There's been a lot of talk about fit, feel, drop and cast that may, or may not, confuse our seeker of their first gun. I may well be teaching granny to suck eggs but here it is anyway.
The fundamental difference between a standard shotgun (be it side by side, over and under or single barrel of any typ) and a rifle is this. A rifle has a backsight and a frontsight. A shotgun has no backsight and for a frontsight it has a small round bead that may be metal or coloured plastic.
So in a shotgun it is your eye that performs the role of the backsight. Thus the purpose of correct fit, feel, drop and cast is to have the stock of the shotgun of such dimensions that when you bring it to the shoulder your eye is positioned where it will be centred and aligned with the barrels.
That your eye is looking straight down the barrels parallel to the bore left and right and perpendicular to it up and down. So that distant where you eye looks directly at is the same distant point the shot will arrive when you fire the gun.

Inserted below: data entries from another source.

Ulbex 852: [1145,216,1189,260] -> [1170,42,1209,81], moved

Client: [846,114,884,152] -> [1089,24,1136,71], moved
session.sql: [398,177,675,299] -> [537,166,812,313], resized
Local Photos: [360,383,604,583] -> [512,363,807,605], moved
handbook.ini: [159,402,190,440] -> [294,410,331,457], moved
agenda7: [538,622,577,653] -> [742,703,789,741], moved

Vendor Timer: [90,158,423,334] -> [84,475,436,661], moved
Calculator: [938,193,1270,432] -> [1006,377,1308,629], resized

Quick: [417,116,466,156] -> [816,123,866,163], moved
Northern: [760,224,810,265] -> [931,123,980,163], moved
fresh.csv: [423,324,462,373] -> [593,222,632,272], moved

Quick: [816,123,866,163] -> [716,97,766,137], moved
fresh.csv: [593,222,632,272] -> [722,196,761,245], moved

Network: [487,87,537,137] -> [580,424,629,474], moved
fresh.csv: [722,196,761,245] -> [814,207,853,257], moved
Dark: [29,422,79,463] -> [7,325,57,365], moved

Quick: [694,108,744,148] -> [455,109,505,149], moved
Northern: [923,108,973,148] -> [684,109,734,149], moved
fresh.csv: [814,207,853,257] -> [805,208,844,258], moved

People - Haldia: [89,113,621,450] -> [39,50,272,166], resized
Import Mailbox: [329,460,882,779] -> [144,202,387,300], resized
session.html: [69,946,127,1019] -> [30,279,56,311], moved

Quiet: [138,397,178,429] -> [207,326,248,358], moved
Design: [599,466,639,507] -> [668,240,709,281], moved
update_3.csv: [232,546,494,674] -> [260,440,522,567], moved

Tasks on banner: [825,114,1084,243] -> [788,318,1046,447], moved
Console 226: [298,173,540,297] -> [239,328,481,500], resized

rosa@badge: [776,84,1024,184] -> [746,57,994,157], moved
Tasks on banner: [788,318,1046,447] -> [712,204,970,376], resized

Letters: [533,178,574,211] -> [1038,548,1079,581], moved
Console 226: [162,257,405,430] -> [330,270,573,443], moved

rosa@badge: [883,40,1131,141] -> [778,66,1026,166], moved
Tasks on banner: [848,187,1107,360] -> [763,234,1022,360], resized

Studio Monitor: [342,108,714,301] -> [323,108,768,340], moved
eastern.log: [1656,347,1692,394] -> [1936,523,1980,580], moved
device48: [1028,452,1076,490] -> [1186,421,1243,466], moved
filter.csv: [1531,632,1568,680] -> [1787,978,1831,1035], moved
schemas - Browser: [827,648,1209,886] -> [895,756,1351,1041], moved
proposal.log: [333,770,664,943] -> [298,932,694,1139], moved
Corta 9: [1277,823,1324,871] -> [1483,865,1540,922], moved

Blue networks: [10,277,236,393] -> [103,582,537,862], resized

Too much cast (the parallel) and you eye will be looking to a point right or too little looking to a point right of where your shot will arrive when you fire the gun. Drop is like the two hands of a clock. Too much and the gun will shoot low of where your eye is looking. Too little and it will shoot high of where you are looking.
So how do you check? There's the old advice of looking at a fixed point and closing your eye as you bring the gun to your shoulder and then opening it when the gun comes to the shoulder. Or the other old advice of doing it to a mirror and seeing where your eye is in the reflection in the mirror.
To my mind BOTH the above work for a gun that already in fit, feel, drop and cast is correct for you. But that in one that isn't you'll subconsciously correct yourself and then apply a physical adjustment to your "aim" that you then take as being a sign that all is correct. But you are fooling yourself.
So thus the only real test is indeed to try before you buy and an easy to hit straight going away and a straight incoming target. Then an easy left to right and right to left crossing bird.
So yes handle the gun dry (the fixed object or the mirror) to discount any that have clearly totally the wrong fit, feel, drop and cast. Put them back in the rack and leave them there. And of those that however do seem to be right (for you)? Do then try them on actual birds be that clay or feather.